At my 20 year reunion they asked us what we had in high school that we wished we had today. My answer was "an eighteen year old girlfriend". That's not really true, but it seemed funny to me at the time. Activities: I like to ski, although I didn't really get started until my thirties, but now I go every year some place. Last year I even made it to Switzerland and two years before that to Austria. I got to fool around with German some, which is another thing I picked up too late in life to get good at but still enjoy. Church: I'd be highly remiss if I didn't mention my walk with the Lord. The only reason I'm hesitant is that it can come across a little lifeless and forced on a website. I was a fairly typical semi-hippie back in the 70s and got saved in college. And not only saved, but also baptised in the Holy Spirit. I'd been on the wrestling team and in a fraternity, and while I could've stayed in both I didn't, but I did stick around my cow college another few years and finally graduated. Present: I never married, I have a house in the hills in West Nashville and a border collie, a sister, and lots of good friends, although they keep getting married and moving away.

Tuesday, February 28, 2006

The Sad Man

by Glenn Yates


Grey shirt, grey slacks, teeth still white, standing out in stark contrast with his grizzled, weathered face. Forty-three years, mostly unkind, the last three nearly unbearable. Only the cheap wine could dull the pain, and only dull it, never make it go away.

He was sober now, though not by choice. Sober, but sick. Sick and disgusted and craving drink. He no longer hoped to change, no longer cared what people thought, or at least no longer had the power or will to affect what people thought, so he tried not to care. In his mind’s eye he saw her face and though he felt unworthy to even think of her, but he could not help himself. It pained him, but pain was an old friend, and he deserved the torment he told himself.

She’d be twenty-nine now, the same no-longer-young age he had been when they had met. She’d smiled at him that first day like no one had ever smiled at him before, and his heart had come alive. He’d never before been in love, rarely had even been infatuated, but now against his wishes he was taken prisoner.

The first year he strained against it, but with every warm breeze, every snowfall, every fireplace on a winter night, her voice and gaze would haunt him. At last he could restrain himself no longer and made his heart known to her. He cringed for the thousandth time at the thought. She was flattered, he supposed, but uncomprehending. Word got around and his career was ended. The double blow of her ultimate rejection and his public humiliation
had been too much for him to deal with. Despondent, he began to drink.

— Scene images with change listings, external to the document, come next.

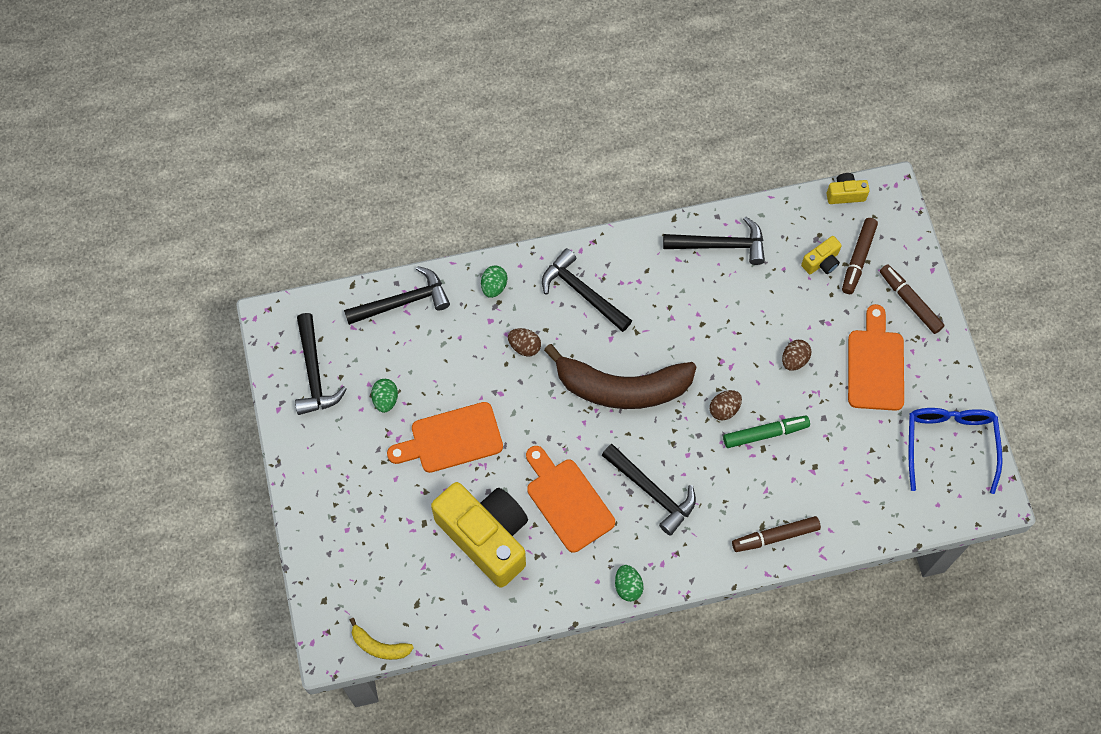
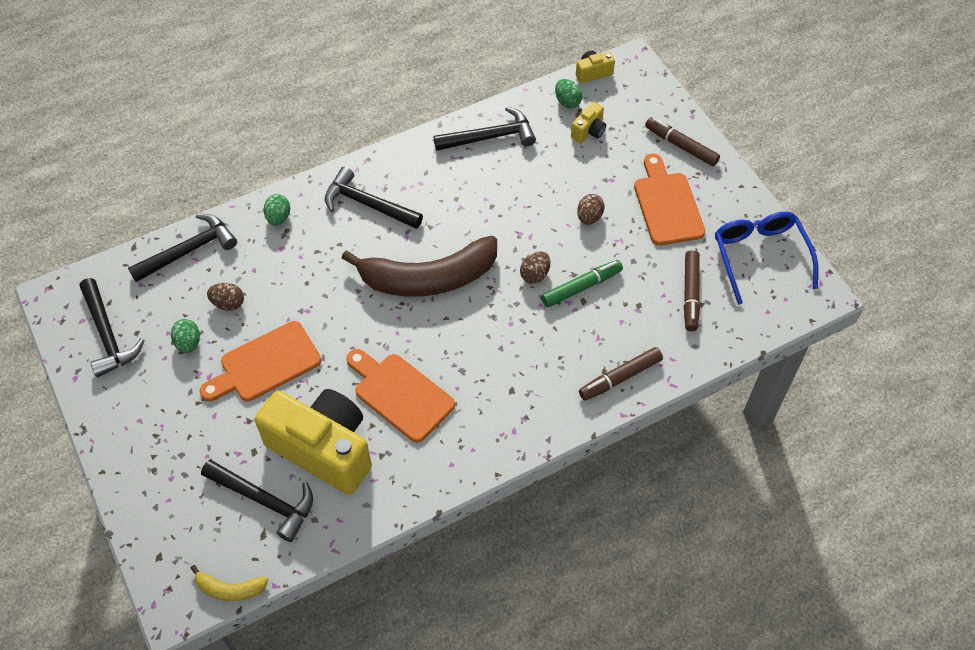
camera: 15 degrees left, 10 degrees down
brown egg [508,328,541,356] -> brown egg moved to [207,283,244,311]
black hammer [602,444,696,536] -> black hammer moved to [201,459,313,542]
green egg [615,565,644,602] -> green egg moved to [555,79,582,108]
brown marker [842,218,878,294] -> brown marker moved to [684,250,700,331]

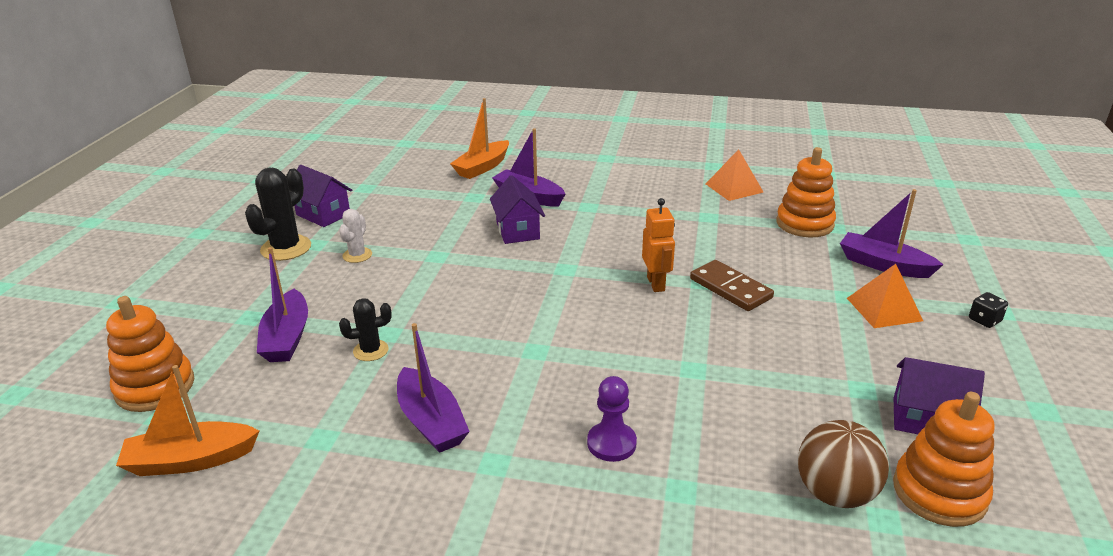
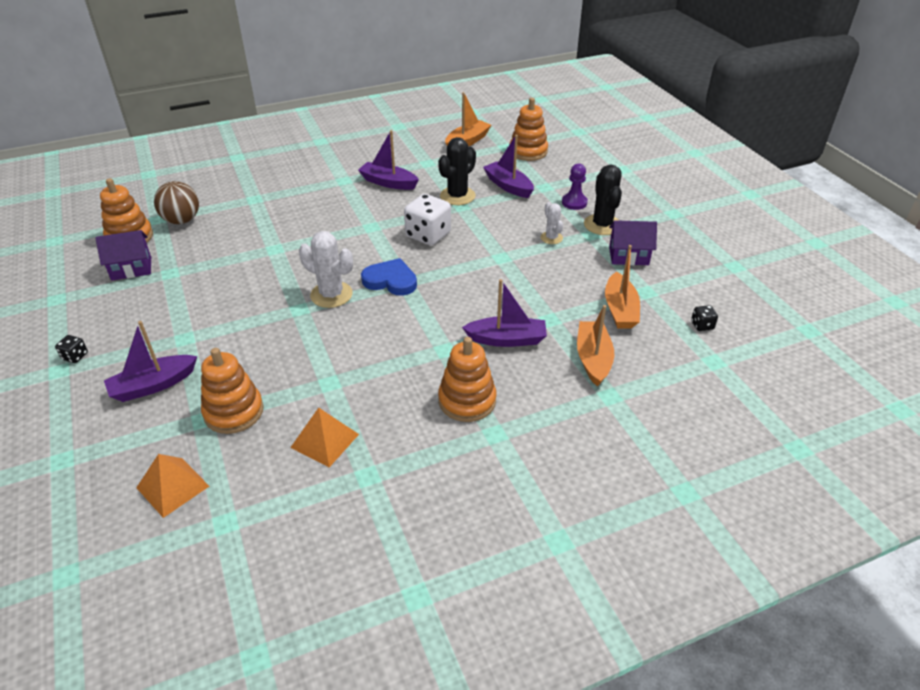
camera: 145 degrees right, 10 degrees up
black cactus [339,298,392,361] -> black cactus [438,137,476,205], size x1.71
purple house [490,175,545,244] -> none
purple pawn [587,376,637,462] -> purple pawn moved to [562,163,588,210]
orange robot [642,198,675,292] -> white cactus [299,231,353,308]
brown domino [690,260,774,311] -> none
purple boat [840,189,943,278] -> purple boat turned 150 degrees clockwise [104,321,197,402]
orange pyramid [847,264,923,328] -> orange pyramid moved to [136,454,209,518]
none -> blue heart [361,258,417,296]
none -> white dice [404,194,451,246]
none -> orange stacking toy [438,337,496,422]
none -> orange boat [605,245,640,329]
none -> black dice [691,305,718,331]

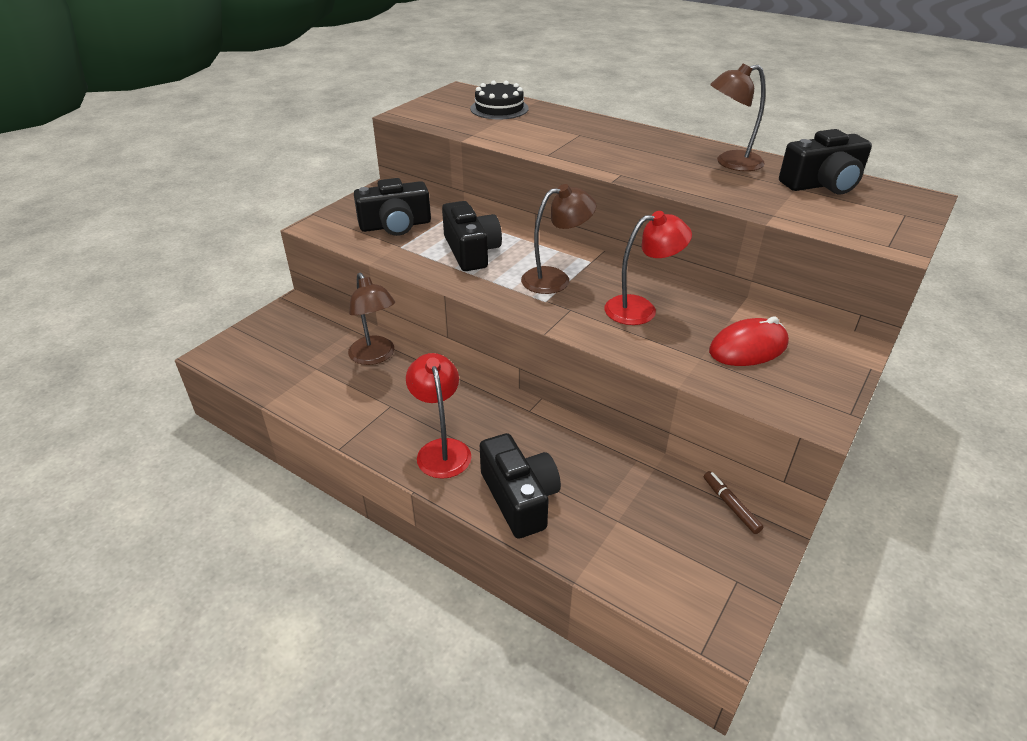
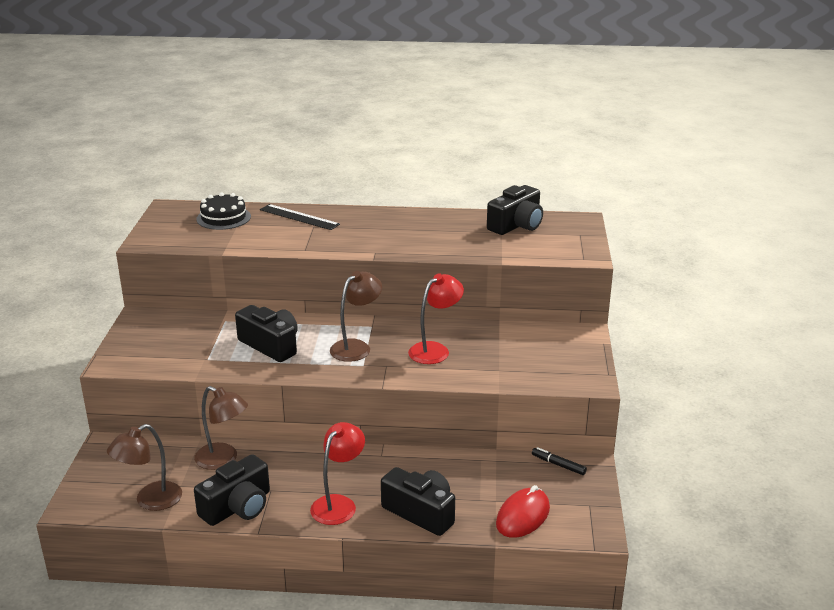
camera: 30 degrees left, 10 degrees down
black camera [354,178,431,236] -> black camera moved to [194,454,270,526]
red lamp [406,353,471,479] -> red lamp turned 75 degrees clockwise [310,422,365,525]
brown marker [704,471,764,534] -> black marker [532,447,587,475]
red mouse [709,317,789,366] -> red mouse moved to [496,485,550,538]
brown lamp [710,64,766,171] -> brown lamp moved to [107,424,182,511]
none -> black ruler [260,204,340,230]

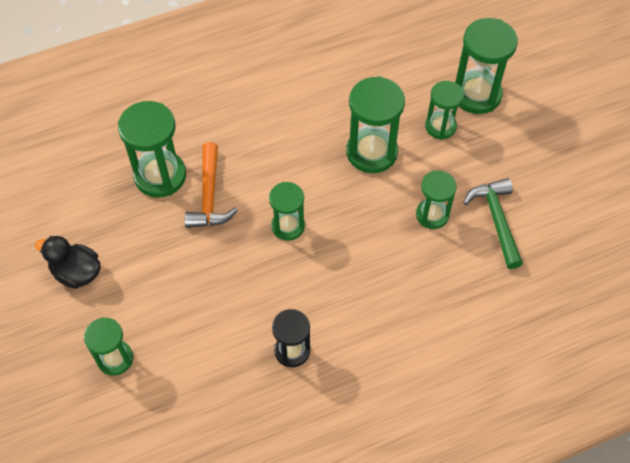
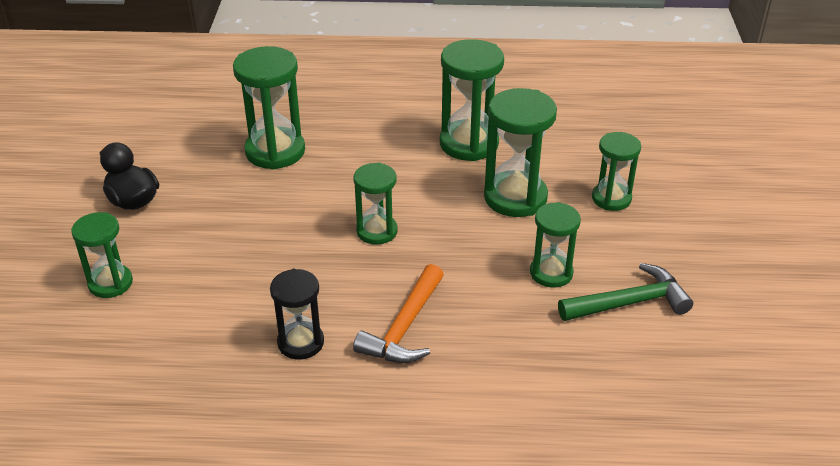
camera: 25 degrees right, 20 degrees down
orange hammer [184,142,238,228] -> orange hammer moved to [353,264,444,363]
green hourglass [455,18,518,114] -> green hourglass moved to [440,39,504,161]
green hammer [463,179,523,269] -> green hammer turned 60 degrees clockwise [558,263,693,321]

Fourteen years now. Fourteen years he had watched himself spiral down, bit by bit, day-by-day, until he had become the unrecognizable animal that he was today. The cold pavement reminded him of this, reminded him, as it seeped into his back, that only animals live like this. Why? He asked pitifully, beginning to cry softly. One month, maybe one day, and it might have all been different. A secret love might have remained secret, that gaze might have been his forever. Now it was not the gaze, only the memory of the gaze that must last a lifetime. And it is not enough.